As of December 13, 2006; reporting is incomplete.
§ Defined as a temperature of >100.0ºF (>37.8ºC), oral or equivalent, and cough and/or sore throat, in the absence of a known cause other than influenza.
¶ The national and regional baselines are the mean percentage of visits for ILI during non-influenza weeks for the previous three seasons plus two standard deviations. A non-influenza week is a week during which <10% of specimens tested positive for influenza. National and regional percentages of patient visits for ILI are weighted on the basis of state population. Use of the national baseline for regional data is not appropriate.

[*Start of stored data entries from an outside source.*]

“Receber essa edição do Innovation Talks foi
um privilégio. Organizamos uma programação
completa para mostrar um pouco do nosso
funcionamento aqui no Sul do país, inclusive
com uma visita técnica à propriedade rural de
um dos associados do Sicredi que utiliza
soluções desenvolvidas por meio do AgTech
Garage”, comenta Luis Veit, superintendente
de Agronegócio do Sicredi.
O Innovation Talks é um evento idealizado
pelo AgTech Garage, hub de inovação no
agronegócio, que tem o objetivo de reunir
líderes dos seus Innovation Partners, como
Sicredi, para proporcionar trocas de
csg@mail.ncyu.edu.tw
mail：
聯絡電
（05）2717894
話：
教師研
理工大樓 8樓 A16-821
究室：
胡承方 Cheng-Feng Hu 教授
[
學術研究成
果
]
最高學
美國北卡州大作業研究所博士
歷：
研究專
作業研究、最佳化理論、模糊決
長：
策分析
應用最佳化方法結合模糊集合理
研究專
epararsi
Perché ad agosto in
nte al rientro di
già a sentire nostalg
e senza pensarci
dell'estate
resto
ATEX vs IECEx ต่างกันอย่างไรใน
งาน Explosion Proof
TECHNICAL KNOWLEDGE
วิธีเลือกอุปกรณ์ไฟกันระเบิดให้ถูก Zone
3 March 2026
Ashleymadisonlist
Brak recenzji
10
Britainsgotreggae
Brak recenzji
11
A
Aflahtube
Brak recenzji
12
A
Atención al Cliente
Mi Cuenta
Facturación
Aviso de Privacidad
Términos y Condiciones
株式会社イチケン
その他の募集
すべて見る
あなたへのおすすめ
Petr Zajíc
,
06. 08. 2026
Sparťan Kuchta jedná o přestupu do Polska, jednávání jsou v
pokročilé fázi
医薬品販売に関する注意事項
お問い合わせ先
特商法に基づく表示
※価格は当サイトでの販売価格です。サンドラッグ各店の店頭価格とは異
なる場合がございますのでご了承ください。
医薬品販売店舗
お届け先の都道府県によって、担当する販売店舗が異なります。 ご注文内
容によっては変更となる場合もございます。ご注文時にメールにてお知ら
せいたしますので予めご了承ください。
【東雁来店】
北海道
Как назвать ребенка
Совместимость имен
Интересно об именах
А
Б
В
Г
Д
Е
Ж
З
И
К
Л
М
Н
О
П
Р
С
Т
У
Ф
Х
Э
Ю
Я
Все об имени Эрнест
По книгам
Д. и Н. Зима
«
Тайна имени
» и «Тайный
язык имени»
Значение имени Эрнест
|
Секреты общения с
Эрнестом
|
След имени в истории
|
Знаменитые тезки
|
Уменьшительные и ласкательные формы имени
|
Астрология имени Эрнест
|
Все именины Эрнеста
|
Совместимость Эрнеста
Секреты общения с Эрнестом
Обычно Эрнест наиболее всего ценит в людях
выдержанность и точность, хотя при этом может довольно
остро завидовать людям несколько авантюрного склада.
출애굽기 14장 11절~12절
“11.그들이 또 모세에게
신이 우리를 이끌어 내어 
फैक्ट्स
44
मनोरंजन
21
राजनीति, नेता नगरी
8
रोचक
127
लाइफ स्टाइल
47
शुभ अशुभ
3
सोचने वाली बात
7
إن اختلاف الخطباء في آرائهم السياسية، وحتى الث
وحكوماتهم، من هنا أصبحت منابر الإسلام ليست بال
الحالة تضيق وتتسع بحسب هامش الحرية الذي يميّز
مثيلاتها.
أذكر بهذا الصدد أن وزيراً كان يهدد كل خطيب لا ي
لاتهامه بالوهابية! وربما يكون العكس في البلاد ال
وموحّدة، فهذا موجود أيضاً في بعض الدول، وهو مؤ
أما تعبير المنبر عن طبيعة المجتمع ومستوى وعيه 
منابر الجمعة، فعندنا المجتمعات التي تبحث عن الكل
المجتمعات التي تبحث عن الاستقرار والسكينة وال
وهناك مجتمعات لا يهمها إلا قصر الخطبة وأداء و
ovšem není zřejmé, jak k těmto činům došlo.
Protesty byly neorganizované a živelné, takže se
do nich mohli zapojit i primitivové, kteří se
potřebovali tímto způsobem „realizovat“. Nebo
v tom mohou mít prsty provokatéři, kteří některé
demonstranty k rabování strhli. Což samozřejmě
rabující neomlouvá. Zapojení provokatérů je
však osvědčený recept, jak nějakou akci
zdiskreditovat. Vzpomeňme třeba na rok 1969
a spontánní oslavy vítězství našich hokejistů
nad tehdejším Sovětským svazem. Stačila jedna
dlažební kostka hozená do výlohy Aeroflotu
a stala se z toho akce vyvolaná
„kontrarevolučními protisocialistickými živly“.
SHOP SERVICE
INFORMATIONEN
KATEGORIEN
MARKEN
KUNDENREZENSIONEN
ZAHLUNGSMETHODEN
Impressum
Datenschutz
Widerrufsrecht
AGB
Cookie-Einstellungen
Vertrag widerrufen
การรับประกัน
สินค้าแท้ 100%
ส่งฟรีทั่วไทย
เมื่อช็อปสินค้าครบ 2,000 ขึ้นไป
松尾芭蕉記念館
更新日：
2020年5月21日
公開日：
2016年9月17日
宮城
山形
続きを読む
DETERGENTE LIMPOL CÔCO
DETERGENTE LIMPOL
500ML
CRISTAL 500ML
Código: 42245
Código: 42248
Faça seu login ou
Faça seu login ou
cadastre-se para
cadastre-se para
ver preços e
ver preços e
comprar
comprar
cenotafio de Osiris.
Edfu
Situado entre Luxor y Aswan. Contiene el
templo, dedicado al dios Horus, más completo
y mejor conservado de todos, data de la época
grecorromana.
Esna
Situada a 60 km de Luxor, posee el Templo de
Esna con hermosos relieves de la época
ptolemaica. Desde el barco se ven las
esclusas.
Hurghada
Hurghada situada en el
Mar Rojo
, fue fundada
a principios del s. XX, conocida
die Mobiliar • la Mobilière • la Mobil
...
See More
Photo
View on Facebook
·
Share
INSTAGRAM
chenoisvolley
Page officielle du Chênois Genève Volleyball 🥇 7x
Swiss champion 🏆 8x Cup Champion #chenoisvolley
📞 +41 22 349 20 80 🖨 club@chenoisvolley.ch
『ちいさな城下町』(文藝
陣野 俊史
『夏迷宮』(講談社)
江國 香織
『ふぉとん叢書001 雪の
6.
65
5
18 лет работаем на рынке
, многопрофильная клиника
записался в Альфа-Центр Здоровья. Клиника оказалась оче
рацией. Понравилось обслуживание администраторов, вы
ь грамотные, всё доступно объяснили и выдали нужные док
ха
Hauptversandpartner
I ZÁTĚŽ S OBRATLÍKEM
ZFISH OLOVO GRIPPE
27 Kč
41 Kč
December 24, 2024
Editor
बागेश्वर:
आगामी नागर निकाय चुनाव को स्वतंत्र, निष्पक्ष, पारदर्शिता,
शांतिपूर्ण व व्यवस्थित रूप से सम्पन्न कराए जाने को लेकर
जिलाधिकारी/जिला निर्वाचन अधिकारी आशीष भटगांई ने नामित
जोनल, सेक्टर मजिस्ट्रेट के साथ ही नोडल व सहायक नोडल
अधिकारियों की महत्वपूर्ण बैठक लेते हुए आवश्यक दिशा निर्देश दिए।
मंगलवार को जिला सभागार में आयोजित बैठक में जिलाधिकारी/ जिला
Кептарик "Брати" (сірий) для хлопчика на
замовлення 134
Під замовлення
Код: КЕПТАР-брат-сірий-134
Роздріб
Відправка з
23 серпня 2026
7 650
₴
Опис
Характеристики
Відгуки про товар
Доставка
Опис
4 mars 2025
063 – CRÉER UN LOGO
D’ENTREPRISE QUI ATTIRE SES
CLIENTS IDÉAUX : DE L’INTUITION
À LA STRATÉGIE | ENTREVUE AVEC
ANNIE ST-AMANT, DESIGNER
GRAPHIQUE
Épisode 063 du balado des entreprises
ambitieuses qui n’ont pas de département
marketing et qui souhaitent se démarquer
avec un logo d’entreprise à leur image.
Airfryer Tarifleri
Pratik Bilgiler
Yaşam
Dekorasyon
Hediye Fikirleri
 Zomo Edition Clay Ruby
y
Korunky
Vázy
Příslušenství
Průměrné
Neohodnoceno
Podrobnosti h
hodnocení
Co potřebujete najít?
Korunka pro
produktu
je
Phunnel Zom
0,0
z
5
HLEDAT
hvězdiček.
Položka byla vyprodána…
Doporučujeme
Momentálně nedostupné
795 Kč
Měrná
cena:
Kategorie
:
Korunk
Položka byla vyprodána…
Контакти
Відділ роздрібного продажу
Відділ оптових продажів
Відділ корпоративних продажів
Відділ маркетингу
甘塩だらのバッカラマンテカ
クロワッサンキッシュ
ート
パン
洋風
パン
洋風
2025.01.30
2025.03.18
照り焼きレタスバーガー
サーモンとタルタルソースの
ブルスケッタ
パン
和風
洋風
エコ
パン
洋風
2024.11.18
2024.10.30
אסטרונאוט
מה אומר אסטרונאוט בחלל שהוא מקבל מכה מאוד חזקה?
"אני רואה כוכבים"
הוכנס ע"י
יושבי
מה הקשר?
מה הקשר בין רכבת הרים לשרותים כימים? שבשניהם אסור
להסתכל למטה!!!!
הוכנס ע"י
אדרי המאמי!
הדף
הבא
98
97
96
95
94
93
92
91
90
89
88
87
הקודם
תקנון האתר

** Levels of activity are 1) no activity; 2) sporadic: isolated laboratory-confirmed influenza cases or a laboratory-confirmed outbreak in one institution, with no increase in activity; 3) local: increased ILI, or at least two institutional outbreaks (ILI or laboratory-confirmed influenza) in one region with recent laboratory evidence of influenza in that region; virus activity no greater than sporadic in other regions; 4) regional: increased ILI activity or institutional outbreaks (ILI or laboratory-confirmed influenza) in at least two but less than half of the regions in the state with recent laboratory evidence of influenza in those regions; and 5) widespread: increased ILI activity or institutional outbreaks (ILI or laboratory-confirmed influenza) in at least half the regions in the state with recent laboratory evidence of influenza in the state.
NVSN conducts surveillance in Monroe County, New York; Hamilton County, Ohio; and Davidson County, Tennessee. NVSN provides population-based estimates of laboratory-confirmed influenza hospitalization rates in children aged <5 years admitted to NVSN hospitals with fever or respiratory symptoms. Children are prospectively enrolled, and respiratory samples are collected and tested by viral culture and reverse transcription--polymerase chain reaction (RT-PCR). EIP conducts surveillance in 60 counties associated with 12 metropolitan areas: San Francisco, California; Denver, Colorado; New Haven, Connecticut; Atlanta, Georgia; Baltimore, Maryland; Minneapolis/St. Paul, Minnesota; Albuquerque, New Mexico; Las Cruces, New Mexico; Albany, New York; Rochester, New York; Portland, Oregon; and Nashville, Tennessee. EIP conducts surveillance for laboratory-confirmed, influenza-related hospitalizations in persons aged <18 years. Hospital laboratory and admission databases and infection-control logs are reviewed to identify children with a positive influenza test (i.e., viral culture, direct fluorescent antibody assays, RT-PCR, or a commercial rapid antigen test) from testing conducted as a part of their routine care.
§§ The seasonal baseline proportion of P&I deaths is projected using a robust regression procedure in which a periodic regression model is applied to the observed percentage of deaths from P&I that were reported by the 122 Cities Mortality Reporting System during the preceding 5 years. The epidemic threshold is 1.645 standard deviations above the seasonal baseline.